Hoy los pienso enterrar a todos, doctor, a paletadas de olvido. ¡Quién fuera como el gallinazo que destripa a los muertos y después se va, se va volando, borrando con su aleteo el cielo que deja atrás! Yo que salgo de esta consulta y les voy a aplicar a todos el borrador del caset.
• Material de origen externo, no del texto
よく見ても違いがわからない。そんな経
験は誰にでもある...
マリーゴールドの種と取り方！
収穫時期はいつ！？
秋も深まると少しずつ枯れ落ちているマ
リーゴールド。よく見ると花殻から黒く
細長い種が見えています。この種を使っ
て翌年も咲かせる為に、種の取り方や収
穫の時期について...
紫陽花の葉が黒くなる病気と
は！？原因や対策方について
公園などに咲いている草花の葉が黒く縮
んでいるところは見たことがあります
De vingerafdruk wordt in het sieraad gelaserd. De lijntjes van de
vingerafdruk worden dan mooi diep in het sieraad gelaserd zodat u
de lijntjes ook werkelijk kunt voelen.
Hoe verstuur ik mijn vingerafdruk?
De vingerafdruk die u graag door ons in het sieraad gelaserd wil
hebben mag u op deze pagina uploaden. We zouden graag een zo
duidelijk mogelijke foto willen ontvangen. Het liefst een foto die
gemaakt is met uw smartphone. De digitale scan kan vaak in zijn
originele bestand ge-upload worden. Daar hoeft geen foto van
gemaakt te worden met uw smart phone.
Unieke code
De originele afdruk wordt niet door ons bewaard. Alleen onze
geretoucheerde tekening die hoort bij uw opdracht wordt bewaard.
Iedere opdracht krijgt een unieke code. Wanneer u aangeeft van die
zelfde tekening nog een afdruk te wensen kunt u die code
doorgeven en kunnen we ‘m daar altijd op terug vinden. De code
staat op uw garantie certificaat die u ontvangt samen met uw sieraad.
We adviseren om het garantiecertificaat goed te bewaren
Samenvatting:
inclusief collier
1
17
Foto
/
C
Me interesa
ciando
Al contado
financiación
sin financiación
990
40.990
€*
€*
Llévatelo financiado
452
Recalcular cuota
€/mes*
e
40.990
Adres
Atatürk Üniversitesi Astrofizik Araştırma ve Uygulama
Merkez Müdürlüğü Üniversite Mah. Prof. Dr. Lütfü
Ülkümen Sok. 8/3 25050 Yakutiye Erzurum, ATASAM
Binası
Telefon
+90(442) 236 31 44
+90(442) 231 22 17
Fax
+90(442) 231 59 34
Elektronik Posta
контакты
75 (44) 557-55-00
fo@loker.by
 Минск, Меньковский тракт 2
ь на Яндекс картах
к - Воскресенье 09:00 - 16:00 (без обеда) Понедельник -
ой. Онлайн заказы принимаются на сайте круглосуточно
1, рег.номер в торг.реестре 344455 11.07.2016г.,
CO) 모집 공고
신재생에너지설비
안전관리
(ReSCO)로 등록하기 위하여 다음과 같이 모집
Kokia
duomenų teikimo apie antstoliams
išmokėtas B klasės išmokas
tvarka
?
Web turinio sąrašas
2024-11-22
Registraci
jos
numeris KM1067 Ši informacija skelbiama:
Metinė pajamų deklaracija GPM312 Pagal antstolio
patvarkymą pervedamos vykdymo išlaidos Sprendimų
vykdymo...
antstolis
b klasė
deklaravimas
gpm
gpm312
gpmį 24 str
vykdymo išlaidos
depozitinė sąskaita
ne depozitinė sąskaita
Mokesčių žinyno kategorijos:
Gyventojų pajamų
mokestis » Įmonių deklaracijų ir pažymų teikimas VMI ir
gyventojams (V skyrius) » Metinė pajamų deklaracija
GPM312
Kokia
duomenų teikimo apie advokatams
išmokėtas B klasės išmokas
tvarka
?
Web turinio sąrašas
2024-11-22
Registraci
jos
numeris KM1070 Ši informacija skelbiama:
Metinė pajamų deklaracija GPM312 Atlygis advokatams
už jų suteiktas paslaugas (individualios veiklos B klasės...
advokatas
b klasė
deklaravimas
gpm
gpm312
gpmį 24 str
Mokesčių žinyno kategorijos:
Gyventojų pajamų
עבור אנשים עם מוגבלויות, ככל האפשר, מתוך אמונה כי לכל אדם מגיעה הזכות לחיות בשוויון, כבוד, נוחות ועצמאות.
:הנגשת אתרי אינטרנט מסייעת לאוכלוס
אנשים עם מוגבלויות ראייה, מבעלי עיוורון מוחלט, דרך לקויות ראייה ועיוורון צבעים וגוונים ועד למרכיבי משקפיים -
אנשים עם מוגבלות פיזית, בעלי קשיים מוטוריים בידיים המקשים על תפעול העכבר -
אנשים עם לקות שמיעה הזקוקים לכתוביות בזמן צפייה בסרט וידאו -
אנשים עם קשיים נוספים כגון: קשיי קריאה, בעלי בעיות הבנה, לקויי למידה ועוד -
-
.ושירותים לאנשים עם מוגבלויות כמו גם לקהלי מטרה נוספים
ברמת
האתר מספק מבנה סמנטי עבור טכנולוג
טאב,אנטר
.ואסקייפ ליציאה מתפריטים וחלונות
No voy a dejar ni uno solo de esos malditos muertos vivo.

El silencio se apoderó entonces de mi casa y empezó a pesar sobre nosotros como la tapa de un ataúd.

Una de las últimas tardes de papi estábamos la Loca, Darío, y yo y no sé quiénes más con él en el estudio acompañándolo, o mejor dicho viéndolo morir. La tarde se atascaba en el silencio, no fluía y nadie hablaba. Ni la Loca misma abría la boca para mandar. Yo volví a mi discurso interior, a esta interminable perorata que me estoy pronunciando desde siempre y que no acaba: que lo uno, que lo otro, que por qué si, que por qué no, que quién soy. Nada, nadie. Una barquita al garete en un mar sin fondo. Y he aquí que desde ese pozo de silencio quieto en el que el tiempo se podría empantanado empecé a oír por sobre el ronroneo de mis pensamientos los ajenos: «¡Eh, qué desgracia no poder mandar, maldita sea!», oí que se decía la Loca. Y oí a Darío diciéndose que él también dentro de poco se iba a morir.

– ¡Ya dejen de pensar, carajo, que no me puedo concentrar! -exclamé-. Perdí el rumbo.